Anybody who wishes another dead is a dangerous weirdo regardless of political persuasion.

Are Obama's czar's constitutional? Does he care?

Lessons from the term limit movement. This essay suggests they backfired to a large extent because lower level professional politicians just keep climbing the professional politician ladder. That's why I propose meaningful term limits - term limits that require the politician to work in the private sector in a non-government related job (i.e. being something other than a government employee, lawyer, lobbyist or government contractor) for four years before obtaining another elected office. Let's see how these politicians succeed in the private sector working alongside their potential constituents.

Japan to build solar power satellite and beam power back to Earth. Have you noticed how other countries have all the innovation going on instead of the US anymore? That's because the burden of the government in the US is destroying innovation in the US. If our government didn't suck so many resources out of our economy, if it didn't subsidize so many energy projects based on political expediency, if it didn't have a monopoly on space flight, we'd have developed alternate sources of energy long ago.

I'll let this speak for itself:
"Tour company Ride the Ducks is suing rival tour company Bay Quackers, alleging that it holds trademark rights to the sound made by tourists using duck call devices, while on amphibious vehicle tours."
How do you trademark a duck call? Do you have to sue every duck in the world to defend your trademark? This illustrates just one of the millions of ways government creates problems in our society and our individual lives. I'd like to say that we've reached the epitome of the theater of the absurd, but I know that tomorrow will bring something more ridiculous. I swear it's like we're stuck living in a carnival fun house.

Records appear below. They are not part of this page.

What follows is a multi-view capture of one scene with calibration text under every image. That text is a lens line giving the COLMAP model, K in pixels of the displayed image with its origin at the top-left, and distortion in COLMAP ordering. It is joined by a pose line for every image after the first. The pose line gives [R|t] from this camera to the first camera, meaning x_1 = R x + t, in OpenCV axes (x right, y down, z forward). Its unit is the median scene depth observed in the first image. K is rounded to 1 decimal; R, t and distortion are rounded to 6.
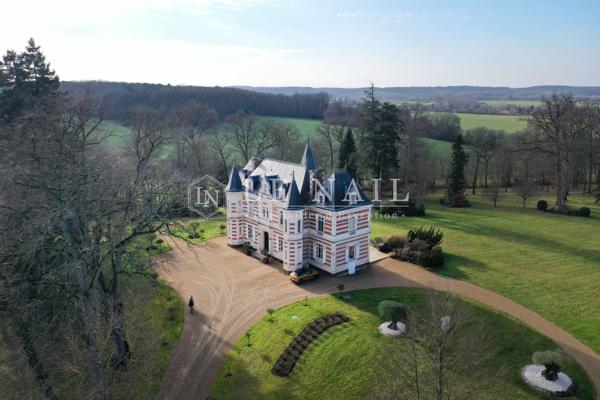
lens RADIAL K [[471.7, 0, 300.0], [0, 471.7, 200.2], [0, 0, 1]] dist [-0.011648, 0.010659]
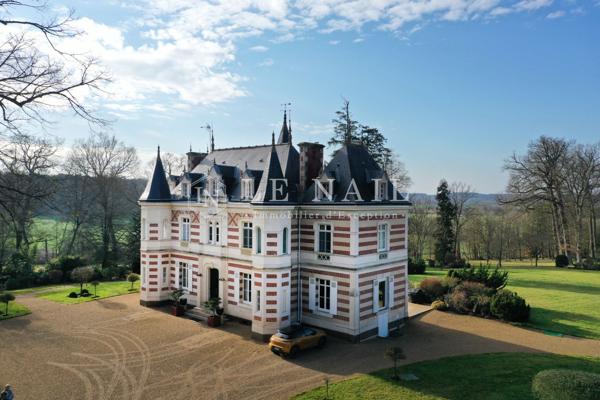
lens RADIAL K [[471.7, 0, 299.9], [0, 471.7, 199.1], [0, 0, 1]] dist [-0.011648, 0.010659]
pose [[0.988436, 0.006130, 0.151517, -0.061553], [0.027920, 0.974742, -0.221580, 0.121530], [-0.149048, 0.223248, 0.963299, 0.485984]]
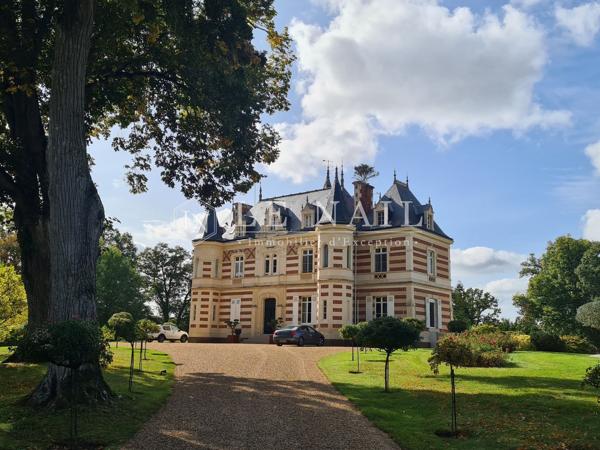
lens RADIAL K [[570.7, 0, 301.6], [0, 570.7, 224.2], [0, 0, 1]] dist [0.025220, 0.000000]
pose [[0.978509, 0.063634, 0.196139, -0.191538], [0.025082, 0.907399, -0.419521, 0.301649], [-0.204672, 0.415424, 0.886302, 0.369160]]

Pat Buchanan argues that Hitler didn't want to conquer Europe or the world.

Ron Paul wins critical support from Barney Frank on his audit the Fed bill.

Mark Steyn destroys the fawning media and Ted Kennedy with the only essay that remembers Chappaquiddick I read after he died.
"When Kennedy cheerleaders do get around to mentioning her, it's usually to add insult to fatal injury. As Teddy's biographer Adam Clymer wrote, Edward Kennedy's "achievements as a senator have towered over his time, changing the lives of far more Americans than remember the name Mary Jo Kopechne."
You can't make an omelet without breaking chicks, right? I don't know how many lives the senator changed – he certainly changed Mary Jo's – but you're struck less by the precise arithmetic than by the basic equation: How many changed lives justify leaving a human being struggling for breath for up to five hours pressed up against the window in a small, shrinking air pocket in Teddy's Oldsmobile? If the senator had managed to change the lives of even more Americans, would it have been OK to leave a couple more broads down there? Hey, why not? At the Huffington Post, Melissa Lafsky mused on what Mary Jo "would have thought about arguably being a catalyst for the most successful Senate career in history … Who knows – maybe she'd feel it was worth it." What true-believing liberal lass wouldn't be honored to be dispatched by that death panel?"
The lack of moral grounding of the leftists is on display again. This is a fantastic essay. One of Steyn's best.